Items from a data source:
:::::
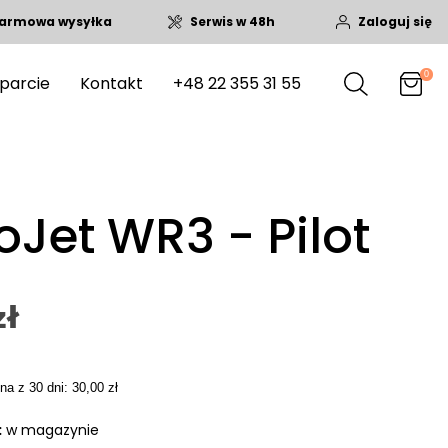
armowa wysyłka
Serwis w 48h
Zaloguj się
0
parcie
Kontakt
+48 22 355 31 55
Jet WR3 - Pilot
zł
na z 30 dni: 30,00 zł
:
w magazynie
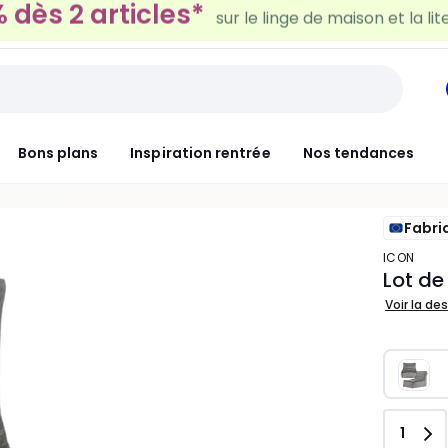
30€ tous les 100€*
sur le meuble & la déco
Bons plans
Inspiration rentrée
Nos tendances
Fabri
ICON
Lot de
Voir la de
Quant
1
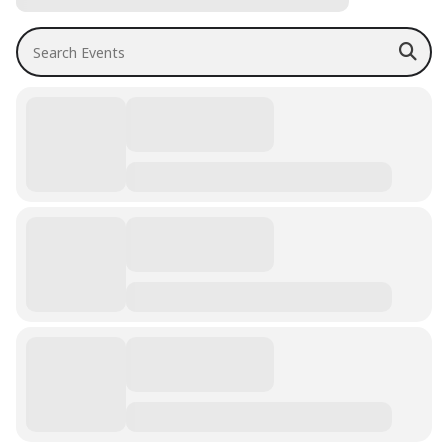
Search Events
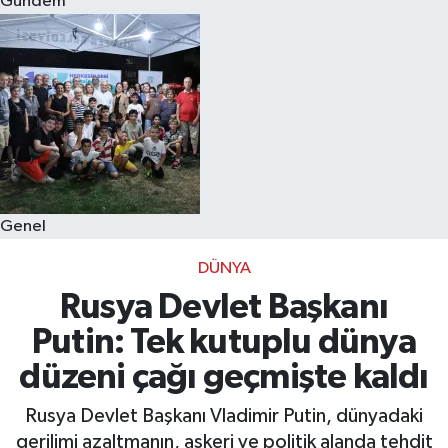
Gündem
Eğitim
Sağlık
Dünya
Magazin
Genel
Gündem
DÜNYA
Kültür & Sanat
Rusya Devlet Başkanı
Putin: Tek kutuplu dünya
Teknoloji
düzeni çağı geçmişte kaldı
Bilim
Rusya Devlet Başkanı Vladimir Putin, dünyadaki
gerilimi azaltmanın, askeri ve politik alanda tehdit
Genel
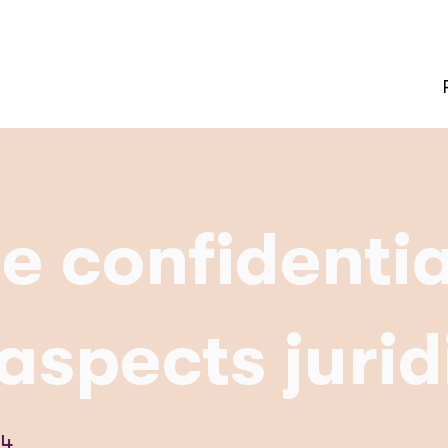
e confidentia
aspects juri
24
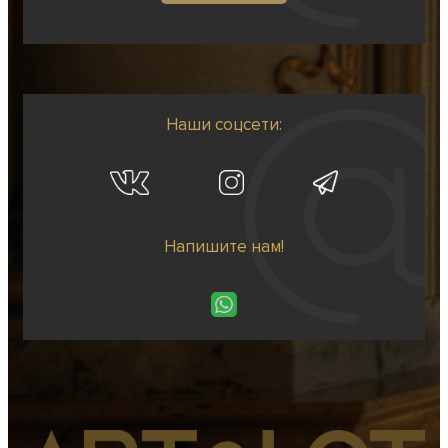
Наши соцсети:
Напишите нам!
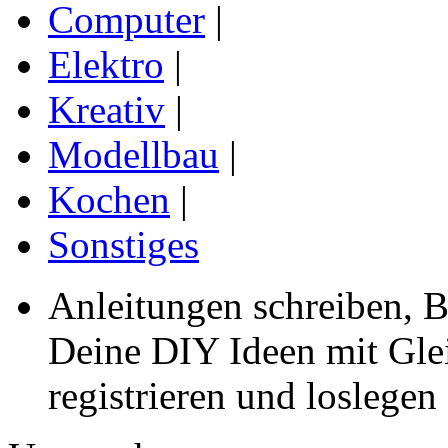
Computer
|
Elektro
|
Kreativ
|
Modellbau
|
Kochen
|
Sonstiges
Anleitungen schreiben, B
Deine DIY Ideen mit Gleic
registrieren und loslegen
:::::
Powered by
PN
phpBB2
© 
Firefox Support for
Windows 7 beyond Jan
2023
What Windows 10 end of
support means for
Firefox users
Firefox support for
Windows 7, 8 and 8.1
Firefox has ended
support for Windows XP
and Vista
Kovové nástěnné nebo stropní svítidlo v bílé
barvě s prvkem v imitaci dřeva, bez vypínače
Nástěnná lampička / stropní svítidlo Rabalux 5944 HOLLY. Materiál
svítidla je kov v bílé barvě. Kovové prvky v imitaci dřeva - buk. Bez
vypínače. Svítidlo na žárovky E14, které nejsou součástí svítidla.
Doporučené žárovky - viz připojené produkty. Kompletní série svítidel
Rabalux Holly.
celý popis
:::::
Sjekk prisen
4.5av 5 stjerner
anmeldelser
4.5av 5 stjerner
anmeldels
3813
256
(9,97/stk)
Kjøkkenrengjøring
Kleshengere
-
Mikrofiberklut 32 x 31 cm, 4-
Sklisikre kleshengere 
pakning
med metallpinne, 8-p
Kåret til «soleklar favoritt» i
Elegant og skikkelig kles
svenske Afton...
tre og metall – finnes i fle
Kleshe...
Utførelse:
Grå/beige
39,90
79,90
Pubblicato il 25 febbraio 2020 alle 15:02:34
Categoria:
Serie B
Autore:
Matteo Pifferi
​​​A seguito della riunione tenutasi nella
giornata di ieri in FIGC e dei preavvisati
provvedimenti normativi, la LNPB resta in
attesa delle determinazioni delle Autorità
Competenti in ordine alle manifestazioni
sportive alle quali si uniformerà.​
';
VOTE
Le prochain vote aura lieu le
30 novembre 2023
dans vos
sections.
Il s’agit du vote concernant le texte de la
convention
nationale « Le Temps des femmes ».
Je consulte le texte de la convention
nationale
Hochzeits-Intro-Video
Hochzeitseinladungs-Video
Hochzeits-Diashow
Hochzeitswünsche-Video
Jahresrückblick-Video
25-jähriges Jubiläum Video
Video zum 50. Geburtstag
:::::
What the task asks: Copy exactly the lines of the entries above from the one containing "düzeni çağı geçmişte kaldı" through the one containing "registrieren und loslegen". Both end lines count; pictures do not.

Problem solution:
düzeni çağı geçmişte kaldı
Bilim
Rusya Devlet Başkanı Vladimir Putin, dünyadaki
gerilimi azaltmanın, askeri ve politik alanda tehdit
Genel
e confidentia
aspects juri
24
Наши соцсети:
Напишите нам!
Computer
|
Elektro
|
Kreativ
|
Modellbau
|
Kochen
|
Sonstiges
Anleitungen schreiben, B
Deine DIY Ideen mit Gleic
registrieren und loslegen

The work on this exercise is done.